I
Pasaron muchos días anodinos aquella primavera en tierras sículas – incluso perdí la cuenta de cuantos fueron, pues todos ellos me resultaron iguales entre si – Aproveché la recomendación del viejo Partocles para intimar con mi peludo casero, el cual resultó ser un tipo de lo más cultivado y amable a pesar de su asilvestrada apariencia. Tan buena relación hicimos durante nuestra estancia en su popina que un buen día nos invitó a acompañarle a una representación teatral que había generado mucha expectación en la ciudad. De hecho, hasta el mismísimo nuevo gobernador asistiría a la función. Entre Unibelos y Epinondas, ambos bien peinados, acicalados y pulcramente vestidos con blancas túnicas de lino para la ocasión, con las barbas bien recortadas y ungidos con aceites y esencias, alquilaron una litera con cuatro lecticiarios para transportar al convaleciente Artemio y, evitar así, que con el esfuerzo se le abriera su aún tierna cicatriz. Paralelamente, Isbataris, el tabernero y yo realizamos el trayecto hasta el teatro dando un plácido paseo entre el rumor de la brisa marina que mecía las ramas de las nogueras y las oliveras y, ya de paso, conociendo en detalle, y de viva voz, las particulares costumbres locales e interesándonos por el emergente mercado vitivinícola de la isla. Ya que teníamos que pasar una buena temporada el la región y teníamos aún ánforas excedentes de nuestros negocios en Italia, que mejor que colocarlas en la isla antes de partir hacia casa abriendo aquel complejo y competitivo nuevo mercado sículo. De todo nuestro heterogéneo grupo sólo yo llevaba puesta mi flamante toga sobre la túnica al estar esta prenda reservada exclusivamente a la ciudadanía romana.
Llegamos a la abarrotada entrada del teatro, una sobria construcción semicircular de poroso granito gris que recubría una suave colina frente al mar. El complejo me dejó anonadado, pudiendo comprobar que los siracusanos sí que valoraban el teatro como lo que era, algo grande, mágico y fabuloso.
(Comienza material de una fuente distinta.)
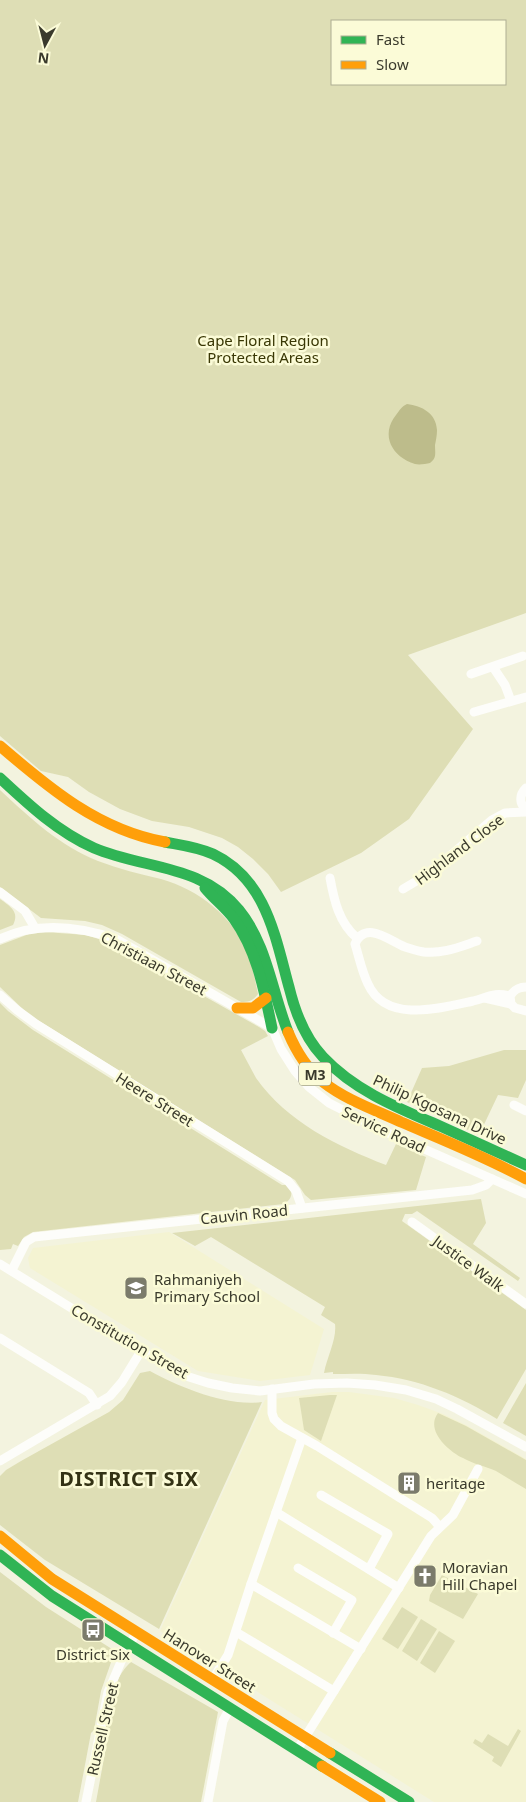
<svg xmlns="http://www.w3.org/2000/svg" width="526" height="1802" viewBox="0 0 526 1802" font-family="'Noto Sans',sans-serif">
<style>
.built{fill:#f4f3d2}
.green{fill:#dedeb5;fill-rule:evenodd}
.water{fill:#bdbc8b}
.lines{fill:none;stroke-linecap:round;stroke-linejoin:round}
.street{stroke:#fdfdfa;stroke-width:9}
.fast{stroke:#30b455;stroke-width:11}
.slow{stroke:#ff9f0a;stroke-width:11}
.labels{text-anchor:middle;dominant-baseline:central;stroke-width:5;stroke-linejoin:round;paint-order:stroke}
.shield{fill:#fbfbd7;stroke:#74745f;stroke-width:1}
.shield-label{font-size:14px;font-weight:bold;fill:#3a3a2c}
.park-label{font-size:15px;fill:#393704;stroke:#fbfbd7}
.street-label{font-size:15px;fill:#3a3a2c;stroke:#fbfbd7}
.poi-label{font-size:15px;fill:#3a3a2c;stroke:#fbfbd7;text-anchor:start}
.district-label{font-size:20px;font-weight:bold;letter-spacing:1px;fill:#333214;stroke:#fbfbd7}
</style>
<rect width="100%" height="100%" fill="#f3f3df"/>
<g class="built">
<polygon points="169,1232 324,1329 310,1375 260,1381 198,1371 30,1268 28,1258 33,1248"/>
<polygon points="332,1392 349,1392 394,1398 418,1405 443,1414 466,1425 526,1459 526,1802 434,1802 160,1631 265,1400"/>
</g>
<g class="green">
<path d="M 0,0 L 526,0 L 526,613 L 408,655 L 473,729 L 409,819 L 361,853 L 281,892 L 268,874 L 253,859 L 238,847 L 222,838 L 189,827 L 152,821 L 120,809 L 89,792 L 68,777 L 41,771 L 0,736 ZM 332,21 L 505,21 L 505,84 L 332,84 Z"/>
<path d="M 0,790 C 30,818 60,846 98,861 C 119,869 140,874 161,879 C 199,890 233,916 248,954 C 253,966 255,981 258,994 C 253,1001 249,1002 241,1002 L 122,934 L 102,925 L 85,921 L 41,918 L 0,887 Z"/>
<path d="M 0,899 C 10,906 20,912 13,925 L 0,930 Z"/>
<path d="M 45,932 L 86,935 L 108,942 L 259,1027 L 265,1031 L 268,1036 L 241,1050 C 246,1059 251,1069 256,1078 C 287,1122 337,1146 386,1165 L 396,1144 L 426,1157 L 416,1190 L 311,1200 L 305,1195 L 295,1180 L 28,1014 L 0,987 L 0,945 L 29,934 Z"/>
<path d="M 0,1003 L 8,1011 L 33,1030 L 282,1185 L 287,1185 C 294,1192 292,1199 284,1204 L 33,1232 L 24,1237 L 18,1246 L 13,1244 L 11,1249 L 0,1250 Z"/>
<polygon points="504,1050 526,1050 526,1080 518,1098 498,1095 479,1135 407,1102 422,1068 449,1066"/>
<path d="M 481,1199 L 486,1223 L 473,1244 L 520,1278 L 518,1281 L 417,1211 L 412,1214 L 405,1214 L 402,1221 L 526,1310 L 526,1369 L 497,1419 C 460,1396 419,1379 376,1375 C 362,1373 348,1374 333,1374 L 333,1372 L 324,1373 C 327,1357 337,1339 335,1324 L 321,1315 L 325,1307 L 211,1237 L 195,1246 L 172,1233 Z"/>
<path d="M 150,1371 C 179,1387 227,1407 262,1402 L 159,1629 L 45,1560 L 0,1525 L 0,1476 L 6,1470 L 21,1461 L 109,1412 L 123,1400 L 140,1373 Z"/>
<polygon points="526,1383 526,1436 503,1423"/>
<polygon points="330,1395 337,1395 321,1441 304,1430 299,1398"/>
<path d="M 438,1413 L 466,1426 L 526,1460 L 526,1489 C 516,1483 506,1477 496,1471 C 485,1466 473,1464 463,1458 C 448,1451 425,1430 438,1413 Z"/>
<polygon points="0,1572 46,1607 115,1651 101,1691 94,1730 91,1733 78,1802 0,1802"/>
<polygon points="442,1575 478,1594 463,1619 429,1601 430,1595"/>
<polygon points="402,1607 418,1617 398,1649 382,1639"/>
<polygon points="421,1619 437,1629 417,1661 402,1651"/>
<polygon points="439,1631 455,1641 435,1673 420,1663"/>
<path d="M 131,1662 L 218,1712 L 201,1802 L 96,1802 L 108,1736 L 105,1732 C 110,1709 112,1678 131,1662 Z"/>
<polygon points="518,1729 521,1731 501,1767 492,1761 494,1757 473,1743 475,1739 482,1743 488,1734 508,1746"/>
</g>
<path class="water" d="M 407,404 C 422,406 436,413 437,430 C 437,435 436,440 435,445 C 435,453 437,458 430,463 C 426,464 419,465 415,464 C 392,457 380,435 396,415 C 399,411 402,406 407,404 Z"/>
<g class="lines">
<g class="street">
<polyline points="493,667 505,685 511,701"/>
<polyline points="471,674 523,656"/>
<polyline points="474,712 526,697"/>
<path d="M 526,788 C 519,795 519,803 526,810"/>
<path d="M 330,878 C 334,900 339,923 357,938"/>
<polyline points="403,889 430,873 492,820 505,813 526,812"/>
<polyline points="0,892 25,911 35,928"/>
<path d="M 0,939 C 38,921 78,926 116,939 L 272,1028 L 281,1049 L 295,1071 L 309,1087 L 329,1103 L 388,1133 L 526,1194"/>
<path d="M 477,941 C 459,947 443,954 424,952 C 417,951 411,949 405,947 C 389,940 365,920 355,944 C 359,957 362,972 368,984 C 386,1024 441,1008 473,1001 C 489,997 493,992 510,996"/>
<path d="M 526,987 C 518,987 514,990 510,996 L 511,1004 L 515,1008 L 526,1011"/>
<polyline points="0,995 17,1010 36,1024 288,1181 296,1191 302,1208"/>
<polyline points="485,998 511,1004"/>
<polyline points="514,1105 526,1111"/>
<polyline points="412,1222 526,1304"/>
<polyline points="0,1264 141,1351 186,1376 208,1383 232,1388 260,1391 314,1384 347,1383 375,1385 406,1390 436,1399 457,1409 526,1447"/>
<polyline points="12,1270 26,1242 34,1237 472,1190 486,1185 492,1179"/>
<polyline points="0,1338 89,1393 97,1405"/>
<polyline points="272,1389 272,1413 274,1419 281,1426 317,1446 432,1518 440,1527"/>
<polyline points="0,1461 110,1396 122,1382 141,1351"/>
<polyline points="321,1495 388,1534 369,1569"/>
<polyline points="276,1512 399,1588"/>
<polyline points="298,1568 352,1600 333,1633"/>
<polyline points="251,1584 361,1649"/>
<polyline points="236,1632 334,1691"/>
<polyline points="213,1679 228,1655 251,1584 302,1438"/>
<polyline points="297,1750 431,1536 453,1515 478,1469"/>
<polyline points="86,1802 108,1692 123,1657 137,1631"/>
<polyline points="208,1802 223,1721 230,1708"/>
</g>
<g class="fast">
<path d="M 0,778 C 29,805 58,832 94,848 C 143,869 202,864 239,910 C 267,944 272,992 288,1032"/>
<path d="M 165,842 C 181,845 198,847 213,854 C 266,879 275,936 289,987 C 295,1012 305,1038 323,1057 C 355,1091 398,1108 440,1126 C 469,1139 497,1152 526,1165"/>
<path d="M 205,888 C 214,899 226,908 234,919 C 257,951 264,990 272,1028"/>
<polyline points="0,1555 52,1596 322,1766"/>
<polyline points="330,1753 409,1802"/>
</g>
<g class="slow">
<path d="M 0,746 C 50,789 99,830 165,842"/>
<polyline points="237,1008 253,1008 266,998"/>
<path d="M 288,1032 C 296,1051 307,1069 323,1082 C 346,1100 375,1110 401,1122 C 443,1140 486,1157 526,1179"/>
<polyline points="0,1536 52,1579 330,1753"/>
<polyline points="322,1766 380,1802"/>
</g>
</g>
<defs>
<g id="school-square" transform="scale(1.25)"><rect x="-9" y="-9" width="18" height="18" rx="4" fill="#7b7b6b" stroke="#fbfbd7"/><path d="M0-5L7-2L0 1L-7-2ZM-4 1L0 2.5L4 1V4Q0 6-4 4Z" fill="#fff"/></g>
<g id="building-square" transform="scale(1.25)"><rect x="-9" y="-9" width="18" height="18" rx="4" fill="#7b7b6b" stroke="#fbfbd7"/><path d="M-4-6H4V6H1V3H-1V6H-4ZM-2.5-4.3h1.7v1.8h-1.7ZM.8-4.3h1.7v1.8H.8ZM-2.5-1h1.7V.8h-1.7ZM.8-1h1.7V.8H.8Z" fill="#fff"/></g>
<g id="church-square" transform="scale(1.25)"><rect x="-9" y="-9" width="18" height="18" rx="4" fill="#7b7b6b" stroke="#fbfbd7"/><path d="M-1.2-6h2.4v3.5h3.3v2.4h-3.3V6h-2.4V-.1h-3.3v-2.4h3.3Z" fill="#fff"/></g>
<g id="bus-square" transform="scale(1.25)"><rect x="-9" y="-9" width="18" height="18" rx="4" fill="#7b7b6b" stroke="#fbfbd7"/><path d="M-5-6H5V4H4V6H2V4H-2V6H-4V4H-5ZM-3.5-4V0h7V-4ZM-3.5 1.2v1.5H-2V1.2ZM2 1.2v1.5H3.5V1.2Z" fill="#fff"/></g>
</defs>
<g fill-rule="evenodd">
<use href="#school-square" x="136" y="1288"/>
<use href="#building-square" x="409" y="1483"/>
<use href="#church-square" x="425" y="1576"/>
<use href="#bus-square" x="93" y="1630"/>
</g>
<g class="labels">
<rect class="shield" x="299" y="1062.5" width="32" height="23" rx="4"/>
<g class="shield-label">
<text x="315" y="1074">M3</text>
</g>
<g class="park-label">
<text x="263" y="340">Cape Floral Region<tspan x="263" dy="17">Protected Areas</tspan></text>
</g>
<g class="street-label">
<text transform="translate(459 849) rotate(-37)">Highland Close</text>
<text transform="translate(154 963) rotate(28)">Christiaan Street</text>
<text transform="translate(155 1099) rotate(32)">Heere Street</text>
<text transform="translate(440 1109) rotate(25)">Philip Kgosana Drive</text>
<text transform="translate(384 1129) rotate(25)">Service Road</text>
<text transform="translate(244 1214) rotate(-6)">Cauvin Road</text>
<text transform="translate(469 1263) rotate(36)">Justice Walk</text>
<text transform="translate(130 1341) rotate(30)">Constitution Street</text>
<text transform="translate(210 1660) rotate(32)">Hanover Street</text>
<text transform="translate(102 1729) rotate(-77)">Russell Street</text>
</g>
<g class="poi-label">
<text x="154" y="1279">Rahmaniyeh<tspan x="154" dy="17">Primary School</tspan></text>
<text x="426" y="1483">heritage</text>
<text x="442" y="1567">Moravian<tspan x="442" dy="17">Hill Chapel</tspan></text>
<text x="93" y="1654" text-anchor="middle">District Six</text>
</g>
<g class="district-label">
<text x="129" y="1478">DISTRICT SIX</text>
</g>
</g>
<rect x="331" y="20" width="175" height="65" fill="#fbfbd7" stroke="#aeae93"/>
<rect x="341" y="36" width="25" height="8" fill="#30b455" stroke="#aeae93"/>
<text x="376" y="45" font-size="15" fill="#3a3a2c">Fast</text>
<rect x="341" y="61" width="25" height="8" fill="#ff9f0a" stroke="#aeae93"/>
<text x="376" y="70" font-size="15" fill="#3a3a2c">Slow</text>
<g transform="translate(45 45) rotate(187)" stroke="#fbfbd7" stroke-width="4" paint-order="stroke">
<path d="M0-4L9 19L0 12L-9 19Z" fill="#3a3a2c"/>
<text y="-8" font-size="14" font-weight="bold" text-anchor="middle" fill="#3a3a2c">N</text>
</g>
</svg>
No negaré que quedé un tanto perplejo debido a que había visto pocas o ninguna de aquellas maravillas arquitectónicas en mis tiempos de juventud, y mucho menos repletas de gentes tan variopintas y tan ricamente ataviadas. Alcanzamos la entrada del vomitorio principal donde seguimos viendo decenas de damas luciendo sus altos y complicados peinados muy elaborados con tirabuzones, lazos y pinzas, arriesgados artificios postizos, a veces de diversas tonalidades, con el que pretendían desbancarse entre ellas a ver cual más innovador, joyas que centelleaban con el día luminoso, esclavos vestidos como oligarcas oretanos y acaudalados potentados de toda la isla, todos ellos luciendo túnicas, estolas, clámides y togas de tan diversos colores, con estilo y sin él, pugnando por conseguir un buen sitio en las primeras localidades de la cavea. Varios esclavos estaban afanados en ayudar a la plebe, menos afortunada a la hora de poder escoger asiento, a colocarse correctamente en el graderío alto mientras que los vendedores de fruslerías, jarras de refrescos de granadina y entrantes fríos hacían negocio con los espectadores más hambrientos. Pharos, que era como se llamaba nuestro compañero sículo, nos había reservado una sorpresa. Al presentar sus credenciales, visiblemente marcadas con el sello del pretor, a uno de los operarios que distribuían el aforo por los vomitorios secundarios, el funcionario en cuestión movilizó con celeridad a un par de sus subordinados que nos acompañaron hacia el centro de la platea. Pasamos frente a la imponente escena frontal, ricamente decorada con estatuas de eruditos, poetas, literatos y todo tipo de genios y divinidades entre columnas de pulido mármol de tono rosáceo. Teníamos reservadas cinco envidiables e inaccesibles localidades en la zona de las autoridades, en el centro de la orquesta frente al púlpito.